▶ [Given task]:
Reproduce word for word the whole passage below, which argues against a roundabout at the Maple intersection.

* begin Passage *

Second, as Councilman Noble pointed out, traffic flow is probably too high for a roundabout to function efficiently anyway. That’s the conclusion I came to in Post #331. Typical peak hour flow on Maple exceeds the designed capacity of a two-lane urban roundabout.
Third, we don’t really have room for a roundabout at that intersection. I mean, yeah, you could squeeze it in without literally having to knock down a building. Barely. The picture below, from CalcMaps.com, shows how the outline of the roadway would fit for a 150′ diameter circle, which is the smallest acceptable diameter for a two-lane urban roundabout, under Federal design guidelines. This doesn’t even include space for the sidewalk. At the least, the folks at 444 Maple West end up with a continuous stream of traffic about 15′ from their front door.
Again, do you really think VDOT is going to let us take a gamble that this might work, when a) even without a traffic light, traffic flow exceeds what this is designed to handle well, and b) you’ve got to have a light to allow pedestrians to cross, and that light will be used a lot during morning rush hour.

* end Passage *
* begin Data lines *

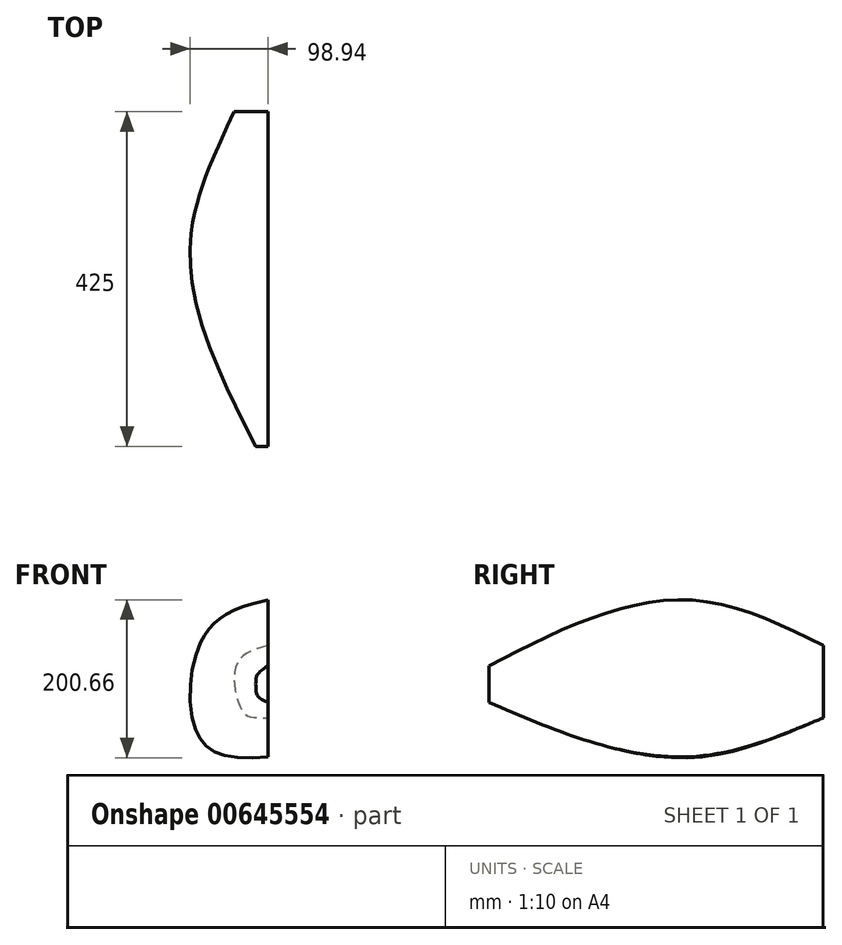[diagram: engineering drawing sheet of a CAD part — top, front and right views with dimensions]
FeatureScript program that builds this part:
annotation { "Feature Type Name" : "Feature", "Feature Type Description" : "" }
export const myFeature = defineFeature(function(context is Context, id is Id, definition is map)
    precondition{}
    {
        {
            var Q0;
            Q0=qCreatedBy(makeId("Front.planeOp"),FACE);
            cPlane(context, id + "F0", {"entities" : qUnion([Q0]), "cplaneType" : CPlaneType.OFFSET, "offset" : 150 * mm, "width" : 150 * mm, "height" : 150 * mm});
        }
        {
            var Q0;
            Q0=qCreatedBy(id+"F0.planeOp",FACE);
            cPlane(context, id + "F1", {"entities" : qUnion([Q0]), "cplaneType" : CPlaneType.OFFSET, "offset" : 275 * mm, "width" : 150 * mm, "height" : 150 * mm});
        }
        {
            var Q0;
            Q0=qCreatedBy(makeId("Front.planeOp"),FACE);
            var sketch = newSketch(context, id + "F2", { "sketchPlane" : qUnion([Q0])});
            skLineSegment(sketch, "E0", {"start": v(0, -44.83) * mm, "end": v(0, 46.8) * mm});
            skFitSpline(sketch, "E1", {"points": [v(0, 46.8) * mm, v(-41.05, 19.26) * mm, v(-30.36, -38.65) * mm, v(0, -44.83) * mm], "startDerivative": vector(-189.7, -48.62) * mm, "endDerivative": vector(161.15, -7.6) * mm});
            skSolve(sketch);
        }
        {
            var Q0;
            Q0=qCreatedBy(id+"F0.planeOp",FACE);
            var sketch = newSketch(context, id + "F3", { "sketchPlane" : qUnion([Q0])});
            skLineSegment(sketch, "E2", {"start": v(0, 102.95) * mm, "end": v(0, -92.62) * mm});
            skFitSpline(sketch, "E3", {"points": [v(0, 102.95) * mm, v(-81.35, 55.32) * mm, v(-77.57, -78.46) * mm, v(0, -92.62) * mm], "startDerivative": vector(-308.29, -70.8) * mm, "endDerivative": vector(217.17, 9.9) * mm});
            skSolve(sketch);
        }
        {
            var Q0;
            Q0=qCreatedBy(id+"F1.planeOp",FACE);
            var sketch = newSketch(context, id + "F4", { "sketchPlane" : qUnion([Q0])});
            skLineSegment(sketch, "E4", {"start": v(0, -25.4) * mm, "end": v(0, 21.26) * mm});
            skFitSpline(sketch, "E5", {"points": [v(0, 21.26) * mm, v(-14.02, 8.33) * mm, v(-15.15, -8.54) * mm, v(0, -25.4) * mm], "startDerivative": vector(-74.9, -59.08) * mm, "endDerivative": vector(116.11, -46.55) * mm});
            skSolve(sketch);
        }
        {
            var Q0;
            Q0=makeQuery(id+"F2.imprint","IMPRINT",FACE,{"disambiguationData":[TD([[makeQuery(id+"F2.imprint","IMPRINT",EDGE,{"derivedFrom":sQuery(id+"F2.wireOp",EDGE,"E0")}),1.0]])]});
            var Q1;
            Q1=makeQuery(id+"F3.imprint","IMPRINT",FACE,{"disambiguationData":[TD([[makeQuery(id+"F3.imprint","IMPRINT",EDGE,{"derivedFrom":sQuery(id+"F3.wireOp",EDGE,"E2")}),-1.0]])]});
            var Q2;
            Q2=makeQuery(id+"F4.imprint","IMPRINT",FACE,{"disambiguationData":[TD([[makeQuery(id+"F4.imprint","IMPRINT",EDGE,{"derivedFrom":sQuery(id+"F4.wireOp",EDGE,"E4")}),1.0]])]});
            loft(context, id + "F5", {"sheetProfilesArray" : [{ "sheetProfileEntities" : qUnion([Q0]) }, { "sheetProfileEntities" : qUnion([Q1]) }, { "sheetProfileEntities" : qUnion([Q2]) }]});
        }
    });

* end Data lines *
* begin Data lines *

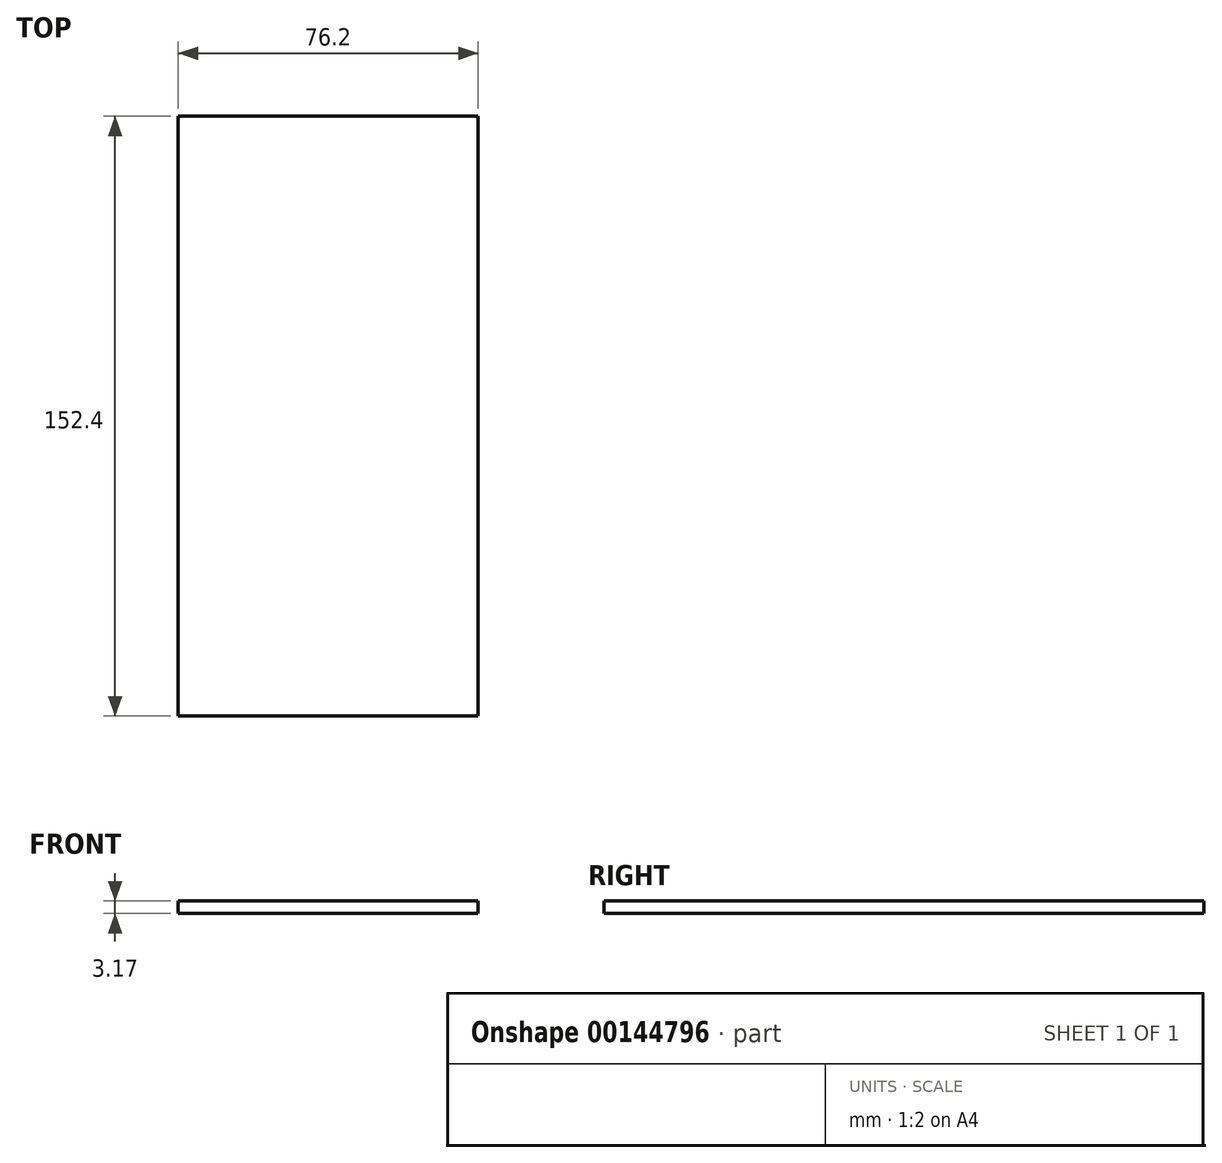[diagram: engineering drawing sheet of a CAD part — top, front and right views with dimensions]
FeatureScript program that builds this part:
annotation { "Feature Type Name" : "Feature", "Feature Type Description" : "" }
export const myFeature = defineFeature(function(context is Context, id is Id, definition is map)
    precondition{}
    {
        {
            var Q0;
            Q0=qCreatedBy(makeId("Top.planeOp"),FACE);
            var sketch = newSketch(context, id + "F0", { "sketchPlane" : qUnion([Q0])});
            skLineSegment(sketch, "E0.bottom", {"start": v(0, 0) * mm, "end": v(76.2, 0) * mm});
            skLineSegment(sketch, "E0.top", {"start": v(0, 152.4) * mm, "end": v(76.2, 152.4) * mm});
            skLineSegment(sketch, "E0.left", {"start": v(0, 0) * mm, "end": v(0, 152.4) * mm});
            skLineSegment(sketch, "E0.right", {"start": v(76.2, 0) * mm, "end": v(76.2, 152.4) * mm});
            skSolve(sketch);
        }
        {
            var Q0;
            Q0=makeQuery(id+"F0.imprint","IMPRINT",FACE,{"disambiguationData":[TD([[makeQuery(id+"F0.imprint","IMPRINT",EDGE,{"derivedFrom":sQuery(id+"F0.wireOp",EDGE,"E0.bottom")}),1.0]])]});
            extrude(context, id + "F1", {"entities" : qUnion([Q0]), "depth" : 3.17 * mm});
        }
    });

* end Data lines *
* begin Data lines *

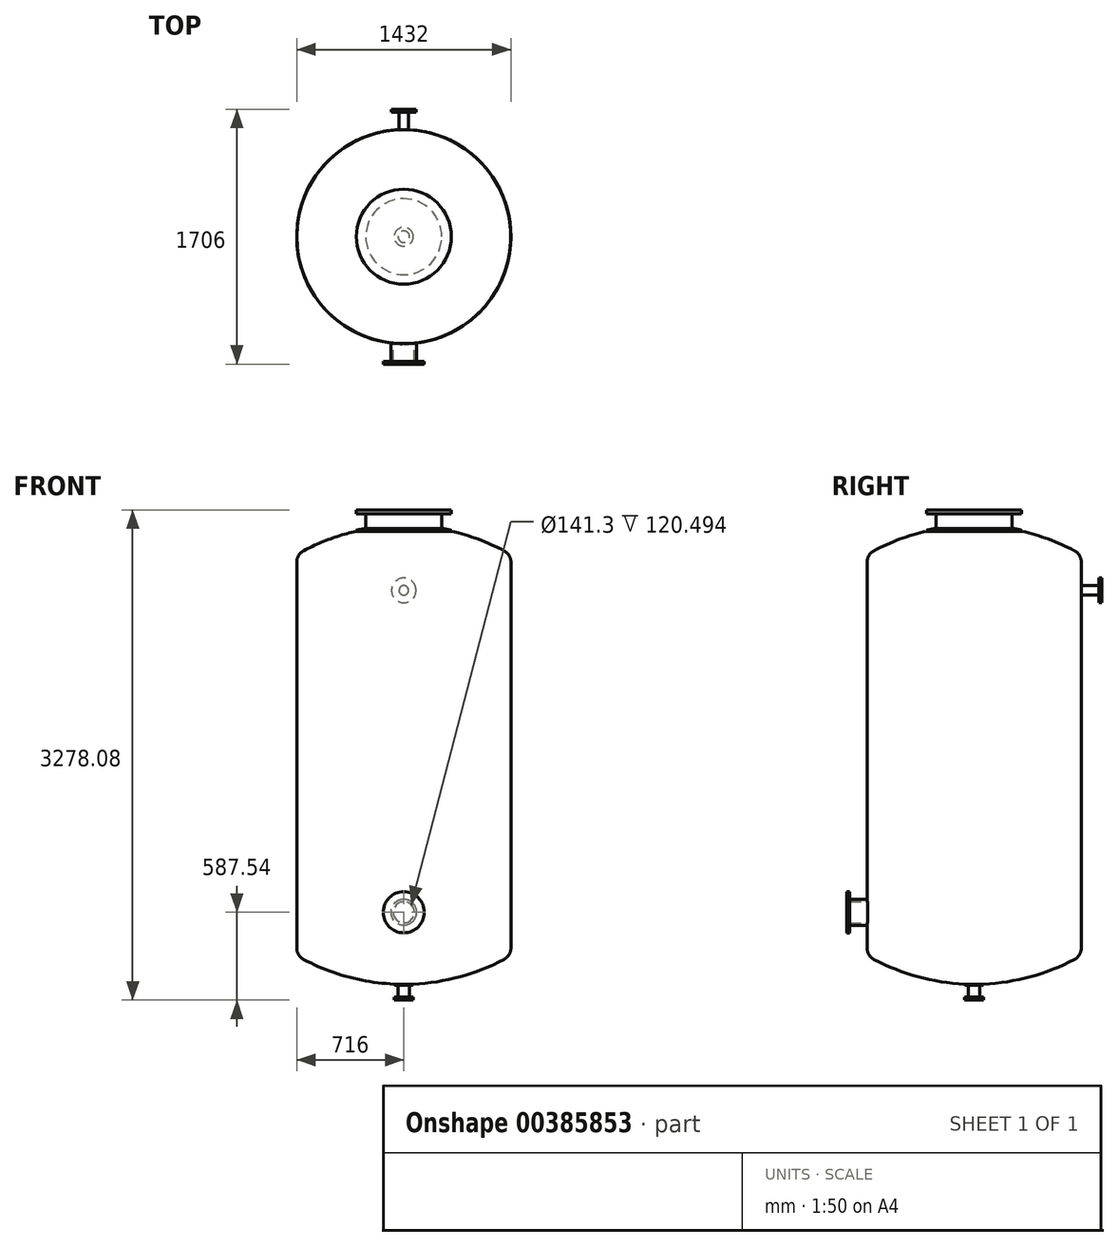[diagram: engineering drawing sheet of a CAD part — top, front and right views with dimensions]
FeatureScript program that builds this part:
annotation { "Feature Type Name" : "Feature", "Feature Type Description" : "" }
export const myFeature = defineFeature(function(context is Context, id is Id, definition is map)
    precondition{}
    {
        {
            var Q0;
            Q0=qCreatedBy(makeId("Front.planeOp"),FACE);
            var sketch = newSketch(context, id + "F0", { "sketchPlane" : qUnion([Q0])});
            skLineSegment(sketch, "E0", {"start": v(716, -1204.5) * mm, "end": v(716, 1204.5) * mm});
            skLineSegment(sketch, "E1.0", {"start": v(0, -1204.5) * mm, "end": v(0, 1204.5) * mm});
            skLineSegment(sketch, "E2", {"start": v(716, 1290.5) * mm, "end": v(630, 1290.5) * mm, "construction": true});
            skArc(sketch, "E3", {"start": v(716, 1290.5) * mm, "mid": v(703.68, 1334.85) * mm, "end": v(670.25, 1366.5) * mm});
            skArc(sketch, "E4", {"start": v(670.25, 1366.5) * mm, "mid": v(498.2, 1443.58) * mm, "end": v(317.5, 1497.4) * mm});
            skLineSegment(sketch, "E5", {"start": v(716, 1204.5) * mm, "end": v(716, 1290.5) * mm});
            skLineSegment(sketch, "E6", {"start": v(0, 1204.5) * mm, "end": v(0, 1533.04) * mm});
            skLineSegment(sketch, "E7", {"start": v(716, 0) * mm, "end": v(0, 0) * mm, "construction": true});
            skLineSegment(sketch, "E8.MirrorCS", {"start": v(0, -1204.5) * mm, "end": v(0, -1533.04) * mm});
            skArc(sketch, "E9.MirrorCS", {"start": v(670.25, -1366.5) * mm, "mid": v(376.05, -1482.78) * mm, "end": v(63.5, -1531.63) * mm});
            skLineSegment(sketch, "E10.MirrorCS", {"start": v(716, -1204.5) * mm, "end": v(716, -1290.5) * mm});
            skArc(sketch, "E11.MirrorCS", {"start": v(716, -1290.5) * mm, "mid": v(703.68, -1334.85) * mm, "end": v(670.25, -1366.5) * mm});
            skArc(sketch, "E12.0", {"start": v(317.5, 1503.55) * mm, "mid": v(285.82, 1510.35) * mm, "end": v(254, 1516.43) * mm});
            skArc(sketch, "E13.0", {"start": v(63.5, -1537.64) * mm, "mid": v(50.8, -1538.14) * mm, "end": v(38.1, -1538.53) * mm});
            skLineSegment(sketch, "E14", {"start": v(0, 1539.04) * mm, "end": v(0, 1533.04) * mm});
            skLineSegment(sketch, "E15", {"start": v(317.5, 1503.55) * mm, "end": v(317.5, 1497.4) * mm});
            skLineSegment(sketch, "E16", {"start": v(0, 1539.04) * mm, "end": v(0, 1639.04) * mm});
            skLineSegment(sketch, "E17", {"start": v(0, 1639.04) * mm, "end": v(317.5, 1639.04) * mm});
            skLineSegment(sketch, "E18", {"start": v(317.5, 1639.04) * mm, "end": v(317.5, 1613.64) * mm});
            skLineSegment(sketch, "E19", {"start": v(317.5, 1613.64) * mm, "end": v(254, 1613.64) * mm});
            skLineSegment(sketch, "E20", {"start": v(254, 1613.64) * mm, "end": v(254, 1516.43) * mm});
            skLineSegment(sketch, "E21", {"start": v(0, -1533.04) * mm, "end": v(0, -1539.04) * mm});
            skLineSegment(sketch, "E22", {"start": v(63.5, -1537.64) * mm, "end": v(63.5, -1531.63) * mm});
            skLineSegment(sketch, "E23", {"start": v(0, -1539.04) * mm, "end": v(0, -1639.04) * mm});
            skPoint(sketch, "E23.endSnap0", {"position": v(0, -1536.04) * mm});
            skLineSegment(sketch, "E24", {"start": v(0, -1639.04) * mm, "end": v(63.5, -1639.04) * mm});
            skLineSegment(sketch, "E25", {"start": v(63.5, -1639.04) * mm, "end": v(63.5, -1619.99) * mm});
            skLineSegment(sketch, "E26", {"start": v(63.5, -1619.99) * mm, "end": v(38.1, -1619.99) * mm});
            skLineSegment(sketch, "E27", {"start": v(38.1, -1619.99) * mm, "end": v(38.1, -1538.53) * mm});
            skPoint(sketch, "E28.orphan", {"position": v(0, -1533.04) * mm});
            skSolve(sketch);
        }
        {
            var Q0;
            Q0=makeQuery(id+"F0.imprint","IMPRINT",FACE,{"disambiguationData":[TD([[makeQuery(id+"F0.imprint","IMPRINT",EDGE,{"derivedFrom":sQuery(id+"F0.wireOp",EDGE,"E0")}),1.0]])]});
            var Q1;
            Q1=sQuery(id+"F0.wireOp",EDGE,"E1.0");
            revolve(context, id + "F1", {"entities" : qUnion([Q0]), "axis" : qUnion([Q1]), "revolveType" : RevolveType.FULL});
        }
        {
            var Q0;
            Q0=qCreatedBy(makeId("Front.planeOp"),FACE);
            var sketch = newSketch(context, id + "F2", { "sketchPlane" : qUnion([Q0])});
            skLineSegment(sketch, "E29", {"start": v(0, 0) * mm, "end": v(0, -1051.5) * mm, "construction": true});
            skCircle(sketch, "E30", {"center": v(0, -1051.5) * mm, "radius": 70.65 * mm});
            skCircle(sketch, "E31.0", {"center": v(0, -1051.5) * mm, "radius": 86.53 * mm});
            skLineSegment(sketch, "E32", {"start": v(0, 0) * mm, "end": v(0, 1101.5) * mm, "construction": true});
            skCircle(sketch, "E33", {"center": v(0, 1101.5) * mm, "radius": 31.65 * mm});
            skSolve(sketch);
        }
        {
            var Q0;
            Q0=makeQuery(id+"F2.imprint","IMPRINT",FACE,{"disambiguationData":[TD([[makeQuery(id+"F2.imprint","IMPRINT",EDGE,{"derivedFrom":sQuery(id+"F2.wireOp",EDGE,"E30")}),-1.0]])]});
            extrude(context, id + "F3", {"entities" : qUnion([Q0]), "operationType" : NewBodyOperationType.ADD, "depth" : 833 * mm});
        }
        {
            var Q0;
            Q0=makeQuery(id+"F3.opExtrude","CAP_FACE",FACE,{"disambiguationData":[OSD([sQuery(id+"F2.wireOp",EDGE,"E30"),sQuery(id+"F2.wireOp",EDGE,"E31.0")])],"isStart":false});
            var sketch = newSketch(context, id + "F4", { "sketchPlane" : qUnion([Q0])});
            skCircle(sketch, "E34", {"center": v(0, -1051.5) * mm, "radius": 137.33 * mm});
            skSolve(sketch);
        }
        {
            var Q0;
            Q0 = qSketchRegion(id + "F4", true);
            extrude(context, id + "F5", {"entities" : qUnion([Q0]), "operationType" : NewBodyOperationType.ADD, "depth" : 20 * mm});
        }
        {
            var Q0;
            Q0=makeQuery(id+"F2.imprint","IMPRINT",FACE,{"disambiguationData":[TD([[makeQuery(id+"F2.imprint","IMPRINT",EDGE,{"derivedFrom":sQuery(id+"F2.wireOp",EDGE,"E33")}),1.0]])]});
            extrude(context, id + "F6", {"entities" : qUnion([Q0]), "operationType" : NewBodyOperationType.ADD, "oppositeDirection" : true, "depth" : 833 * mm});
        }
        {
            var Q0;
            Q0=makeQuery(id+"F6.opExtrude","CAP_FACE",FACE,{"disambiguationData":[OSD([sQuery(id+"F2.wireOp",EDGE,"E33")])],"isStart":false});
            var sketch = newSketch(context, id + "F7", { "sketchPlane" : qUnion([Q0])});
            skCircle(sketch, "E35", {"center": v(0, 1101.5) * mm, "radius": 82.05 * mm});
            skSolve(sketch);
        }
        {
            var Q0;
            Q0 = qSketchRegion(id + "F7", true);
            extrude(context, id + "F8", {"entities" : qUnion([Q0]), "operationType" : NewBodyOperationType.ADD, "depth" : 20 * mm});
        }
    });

* end Data lines *

▶ [Exercise result]:
Second, as Councilman Noble pointed out, traffic flow is probably too high for a roundabout to function efficiently anyway. That’s the conclusion I came to in Post #331. Typical peak hour flow on Maple exceeds the designed capacity of a two-lane urban roundabout.
Third, we don’t really have room for a roundabout at that intersection. I mean, yeah, you could squeeze it in without literally having to knock down a building. Barely. The picture below, from CalcMaps.com, shows how the outline of the roadway would fit for a 150′ diameter circle, which is the smallest acceptable diameter for a two-lane urban roundabout, under Federal design guidelines. This doesn’t even include space for the sidewalk. At the least, the folks at 444 Maple West end up with a continuous stream of traffic about 15′ from their front door.
Again, do you really think VDOT is going to let us take a gamble that this might work, when a) even without a traffic light, traffic flow exceeds what this is designed to handle well, and b) you’ve got to have a light to allow pedestrians to cross, and that light will be used a lot during morning rush hour.